Mergulho em mim como se fosse o rio que
percorre os meus medos...as minhas alegrias...as minhas
tristezas...um mergulho no abismo onde não me consigo
encontrar...num labirinto a que não consigo dar nome...num caminho
entre o consciente e o inconsciente...entre o vazio e o nada.
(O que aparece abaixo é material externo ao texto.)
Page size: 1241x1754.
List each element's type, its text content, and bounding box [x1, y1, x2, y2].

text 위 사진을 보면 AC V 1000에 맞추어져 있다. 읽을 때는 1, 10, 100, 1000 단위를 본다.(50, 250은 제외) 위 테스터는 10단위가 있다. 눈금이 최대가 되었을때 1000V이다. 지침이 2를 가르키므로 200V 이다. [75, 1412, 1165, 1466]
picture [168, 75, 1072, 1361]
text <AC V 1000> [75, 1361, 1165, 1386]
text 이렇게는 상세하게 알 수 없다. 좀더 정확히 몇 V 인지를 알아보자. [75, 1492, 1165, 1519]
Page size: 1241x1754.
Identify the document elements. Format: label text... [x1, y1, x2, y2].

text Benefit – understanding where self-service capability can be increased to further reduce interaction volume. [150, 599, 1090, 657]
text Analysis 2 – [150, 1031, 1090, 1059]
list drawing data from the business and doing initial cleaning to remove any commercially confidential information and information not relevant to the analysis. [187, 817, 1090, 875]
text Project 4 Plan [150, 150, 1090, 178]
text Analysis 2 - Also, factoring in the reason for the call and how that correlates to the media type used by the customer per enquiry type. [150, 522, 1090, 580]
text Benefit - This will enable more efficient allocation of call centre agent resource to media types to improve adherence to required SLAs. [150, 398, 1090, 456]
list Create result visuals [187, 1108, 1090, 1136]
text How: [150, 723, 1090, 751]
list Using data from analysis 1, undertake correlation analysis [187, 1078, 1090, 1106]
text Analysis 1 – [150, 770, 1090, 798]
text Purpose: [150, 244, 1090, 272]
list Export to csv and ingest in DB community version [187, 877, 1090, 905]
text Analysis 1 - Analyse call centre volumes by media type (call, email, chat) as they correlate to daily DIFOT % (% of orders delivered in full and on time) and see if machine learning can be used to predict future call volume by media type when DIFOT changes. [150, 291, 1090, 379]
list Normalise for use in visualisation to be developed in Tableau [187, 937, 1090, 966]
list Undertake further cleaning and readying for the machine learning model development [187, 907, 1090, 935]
Neste mergulho em mim...abracei o tempo
esquecido e voltei aos lugares onde a esperança era um campo de
papoilas...o meu corpo tinha ânsia de viver e cheiro de
madrugada...os meus sonhos tinham asas douradas e o silêncio era uma
suave melodia...um doce adormecer na noite perfumada de mistério
onde me sonhei menina vestida de tempo.
Neste deambular errante...nesta saudade
de mim tombou sobre o meu corpo a última gota de orvalho...sobre os
meus olhos desceu a noite imensa e fria onde queimei os últimos
sonhos...todas as certezas e todas as mágoas num travo amargo de
silêncio...cinza esmorecida da menina que fui...ilusão da mulher
que sou...na flor que se fez pedra parada por dentro do tempo
Respiro ainda mergulhada num mar de
ausência...revolvendo a terra húmida que me prende o corpo...nas
mãos que me emudecem os gestos...nas esperas que sabem a fel...na
noite que cheira a solidão...na procura que trago nos dedos...nas
ilusões tatuadas na pele...nas mortes escritas no tempo...nos
castelos que ergui nas areias e que o vento derrubou e o mar
sepultou.
Mergulho fundo...tão fundo por dentro
de mim e dispo todas as palavras...queimo todos os silêncios na
esperança de me encontrar...horas e horas a fio me procuro com o
olhar vestido de bruma...com os sentidos enevoados percorrendo os
corredores da alma onde uma onda de silêncio me faz mergulhar ainda
mais dentro de mim...num último gesto antes que o meu corpo seja
pó...que o meu nome seja apenas uma mera lembrança...um ténue
perfume que se desvanece num sopro de vento.
Não sei onde me levam os meus
passos...se ao meu encontro ou à minha partida...se ao céu ou ao
inferno...se à noite que trago dentro de mim ou à madrugada onde me
procuro sem encontrar fim nem luz...um espelho ilusório onde
permaneço como um corpo sem rosto...uma alma sem mim.
E...toco suavemente o limbo onde o meu
corpo está preso...adormecido pelo tempo sem paz...sem
descanso...silenciosamente inquieto e devastado pela chama que se
tornou na cinza dos meus sonhos e pergunto-me onde me perdi...onde
deixei os meus anseios na vida que está a anoitecer...para lá da
linha que quero e não quero transpor...nesse abismo que me
chama...nesse fio de luz que repousa sobre o silêncio onde me deixo
estar adormecida...tão longe de mim...num eterno sono.